Rewrite the lines of every item below, changing "scientific name" to "species" wherever it occurs and leaving everything else as it is.

****************

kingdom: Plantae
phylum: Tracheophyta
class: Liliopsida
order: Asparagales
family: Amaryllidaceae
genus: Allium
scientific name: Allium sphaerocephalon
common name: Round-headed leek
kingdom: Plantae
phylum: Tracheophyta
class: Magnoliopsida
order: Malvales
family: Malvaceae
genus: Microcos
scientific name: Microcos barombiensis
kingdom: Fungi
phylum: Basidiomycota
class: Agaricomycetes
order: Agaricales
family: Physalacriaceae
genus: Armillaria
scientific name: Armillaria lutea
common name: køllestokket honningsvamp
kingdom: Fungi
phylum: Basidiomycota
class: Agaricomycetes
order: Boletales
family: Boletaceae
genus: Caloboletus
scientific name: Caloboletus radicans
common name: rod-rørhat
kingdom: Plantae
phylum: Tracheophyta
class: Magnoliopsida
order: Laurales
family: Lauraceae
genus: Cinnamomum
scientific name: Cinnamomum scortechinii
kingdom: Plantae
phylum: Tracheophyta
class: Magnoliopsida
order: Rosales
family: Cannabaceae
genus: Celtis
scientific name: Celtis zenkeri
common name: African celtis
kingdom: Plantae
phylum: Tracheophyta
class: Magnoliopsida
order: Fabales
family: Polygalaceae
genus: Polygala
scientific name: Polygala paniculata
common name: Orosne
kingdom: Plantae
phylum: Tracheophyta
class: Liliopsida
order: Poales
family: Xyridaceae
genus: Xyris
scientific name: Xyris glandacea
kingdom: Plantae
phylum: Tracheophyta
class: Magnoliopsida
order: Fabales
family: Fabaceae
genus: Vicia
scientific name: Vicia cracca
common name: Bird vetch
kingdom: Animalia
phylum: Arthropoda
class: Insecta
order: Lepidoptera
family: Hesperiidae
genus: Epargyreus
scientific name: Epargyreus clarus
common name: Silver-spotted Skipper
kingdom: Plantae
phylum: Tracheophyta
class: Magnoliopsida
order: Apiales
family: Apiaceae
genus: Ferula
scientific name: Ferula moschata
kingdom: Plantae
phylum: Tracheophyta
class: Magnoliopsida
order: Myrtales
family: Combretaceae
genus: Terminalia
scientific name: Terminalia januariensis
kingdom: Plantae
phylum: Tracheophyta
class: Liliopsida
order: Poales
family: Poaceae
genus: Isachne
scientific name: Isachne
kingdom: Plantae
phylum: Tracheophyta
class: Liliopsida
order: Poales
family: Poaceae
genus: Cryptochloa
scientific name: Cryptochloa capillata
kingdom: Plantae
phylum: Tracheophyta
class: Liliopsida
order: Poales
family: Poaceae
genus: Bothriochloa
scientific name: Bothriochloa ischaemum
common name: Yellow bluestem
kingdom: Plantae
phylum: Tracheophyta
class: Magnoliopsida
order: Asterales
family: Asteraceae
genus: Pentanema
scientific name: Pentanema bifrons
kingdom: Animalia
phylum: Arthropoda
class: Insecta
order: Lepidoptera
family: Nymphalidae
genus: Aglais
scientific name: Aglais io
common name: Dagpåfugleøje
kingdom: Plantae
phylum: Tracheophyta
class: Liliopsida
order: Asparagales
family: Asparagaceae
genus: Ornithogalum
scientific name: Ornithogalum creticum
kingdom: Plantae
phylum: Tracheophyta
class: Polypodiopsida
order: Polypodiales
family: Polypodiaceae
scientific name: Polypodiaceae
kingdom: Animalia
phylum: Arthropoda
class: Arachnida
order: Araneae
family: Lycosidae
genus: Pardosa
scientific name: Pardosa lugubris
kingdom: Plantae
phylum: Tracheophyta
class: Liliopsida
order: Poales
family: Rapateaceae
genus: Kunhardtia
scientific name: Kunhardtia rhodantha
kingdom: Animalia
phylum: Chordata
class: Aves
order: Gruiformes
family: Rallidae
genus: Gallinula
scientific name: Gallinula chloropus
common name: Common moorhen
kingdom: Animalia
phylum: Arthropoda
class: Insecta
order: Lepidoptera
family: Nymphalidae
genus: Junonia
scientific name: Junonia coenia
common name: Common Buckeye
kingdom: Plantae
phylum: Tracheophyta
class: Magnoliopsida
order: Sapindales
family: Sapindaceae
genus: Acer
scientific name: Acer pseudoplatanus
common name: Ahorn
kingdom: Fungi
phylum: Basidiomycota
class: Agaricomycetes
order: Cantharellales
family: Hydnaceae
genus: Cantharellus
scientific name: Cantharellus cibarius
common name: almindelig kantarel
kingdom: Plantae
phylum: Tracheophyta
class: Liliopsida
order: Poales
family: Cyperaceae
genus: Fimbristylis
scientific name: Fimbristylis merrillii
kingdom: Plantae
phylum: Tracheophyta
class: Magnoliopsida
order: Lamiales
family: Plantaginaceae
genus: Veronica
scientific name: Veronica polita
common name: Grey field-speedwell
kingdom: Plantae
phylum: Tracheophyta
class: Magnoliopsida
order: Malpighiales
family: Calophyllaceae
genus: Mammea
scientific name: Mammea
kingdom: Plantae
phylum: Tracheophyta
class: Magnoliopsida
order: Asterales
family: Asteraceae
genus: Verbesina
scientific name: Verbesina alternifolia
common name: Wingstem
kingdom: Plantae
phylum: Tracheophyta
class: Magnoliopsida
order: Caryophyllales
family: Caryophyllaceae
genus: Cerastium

****************

### Task answer
kingdom: Plantae
phylum: Tracheophyta
class: Liliopsida
order: Asparagales
family: Amaryllidaceae
genus: Allium
species: Allium sphaerocephalon
common name: Round-headed leek
kingdom: Plantae
phylum: Tracheophyta
class: Magnoliopsida
order: Malvales
family: Malvaceae
genus: Microcos
species: Microcos barombiensis
kingdom: Fungi
phylum: Basidiomycota
class: Agaricomycetes
order: Agaricales
family: Physalacriaceae
genus: Armillaria
species: Armillaria lutea
common name: køllestokket honningsvamp
kingdom: Fungi
phylum: Basidiomycota
class: Agaricomycetes
order: Boletales
family: Boletaceae
genus: Caloboletus
species: Caloboletus radicans
common name: rod-rørhat
kingdom: Plantae
phylum: Tracheophyta
class: Magnoliopsida
order: Laurales
family: Lauraceae
genus: Cinnamomum
species: Cinnamomum scortechinii
kingdom: Plantae
phylum: Tracheophyta
class: Magnoliopsida
order: Rosales
family: Cannabaceae
genus: Celtis
species: Celtis zenkeri
common name: African celtis
kingdom: Plantae
phylum: Tracheophyta
class: Magnoliopsida
order: Fabales
family: Polygalaceae
genus: Polygala
species: Polygala paniculata
common name: Orosne
kingdom: Plantae
phylum: Tracheophyta
class: Liliopsida
order: Poales
family: Xyridaceae
genus: Xyris
species: Xyris glandacea
kingdom: Plantae
phylum: Tracheophyta
class: Magnoliopsida
order: Fabales
family: Fabaceae
genus: Vicia
species: Vicia cracca
common name: Bird vetch
kingdom: Animalia
phylum: Arthropoda
class: Insecta
order: Lepidoptera
family: Hesperiidae
genus: Epargyreus
species: Epargyreus clarus
common name: Silver-spotted Skipper
kingdom: Plantae
phylum: Tracheophyta
class: Magnoliopsida
order: Apiales
family: Apiaceae
genus: Ferula
species: Ferula moschata
kingdom: Plantae
phylum: Tracheophyta
class: Magnoliopsida
order: Myrtales
family: Combretaceae
genus: Terminalia
species: Terminalia januariensis
kingdom: Plantae
phylum: Tracheophyta
class: Liliopsida
order: Poales
family: Poaceae
genus: Isachne
species: Isachne
kingdom: Plantae
phylum: Tracheophyta
class: Liliopsida
order: Poales
family: Poaceae
genus: Cryptochloa
species: Cryptochloa capillata
kingdom: Plantae
phylum: Tracheophyta
class: Liliopsida
order: Poales
family: Poaceae
genus: Bothriochloa
species: Bothriochloa ischaemum
common name: Yellow bluestem
kingdom: Plantae
phylum: Tracheophyta
class: Magnoliopsida
order: Asterales
family: Asteraceae
genus: Pentanema
species: Pentanema bifrons
kingdom: Animalia
phylum: Arthropoda
class: Insecta
order: Lepidoptera
family: Nymphalidae
genus: Aglais
species: Aglais io
common name: Dagpåfugleøje
kingdom: Plantae
phylum: Tracheophyta
class: Liliopsida
order: Asparagales
family: Asparagaceae
genus: Ornithogalum
species: Ornithogalum creticum
kingdom: Plantae
phylum: Tracheophyta
class: Polypodiopsida
order: Polypodiales
family: Polypodiaceae
species: Polypodiaceae
kingdom: Animalia
phylum: Arthropoda
class: Arachnida
order: Araneae
family: Lycosidae
genus: Pardosa
species: Pardosa lugubris
kingdom: Plantae
phylum: Tracheophyta
class: Liliopsida
order: Poales
family: Rapateaceae
genus: Kunhardtia
species: Kunhardtia rhodantha
kingdom: Animalia
phylum: Chordata
class: Aves
order: Gruiformes
family: Rallidae
genus: Gallinula
species: Gallinula chloropus
common name: Common moorhen
kingdom: Animalia
phylum: Arthropoda
class: Insecta
order: Lepidoptera
family: Nymphalidae
genus: Junonia
species: Junonia coenia
common name: Common Buckeye
kingdom: Plantae
phylum: Tracheophyta
class: Magnoliopsida
order: Sapindales
family: Sapindaceae
genus: Acer
species: Acer pseudoplatanus
common name: Ahorn
kingdom: Fungi
phylum: Basidiomycota
class: Agaricomycetes
order: Cantharellales
family: Hydnaceae
genus: Cantharellus
species: Cantharellus cibarius
common name: almindelig kantarel
kingdom: Plantae
phylum: Tracheophyta
class: Liliopsida
order: Poales
family: Cyperaceae
genus: Fimbristylis
species: Fimbristylis merrillii
kingdom: Plantae
phylum: Tracheophyta
class: Magnoliopsida
order: Lamiales
family: Plantaginaceae
genus: Veronica
species: Veronica polita
common name: Grey field-speedwell
kingdom: Plantae
phylum: Tracheophyta
class: Magnoliopsida
order: Malpighiales
family: Calophyllaceae
genus: Mammea
species: Mammea
kingdom: Plantae
phylum: Tracheophyta
class: Magnoliopsida
order: Asterales
family: Asteraceae
genus: Verbesina
species: Verbesina alternifolia
common name: Wingstem
kingdom: Plantae
phylum: Tracheophyta
class: Magnoliopsida
order: Caryophyllales
family: Caryophyllaceae
genus: Cerastium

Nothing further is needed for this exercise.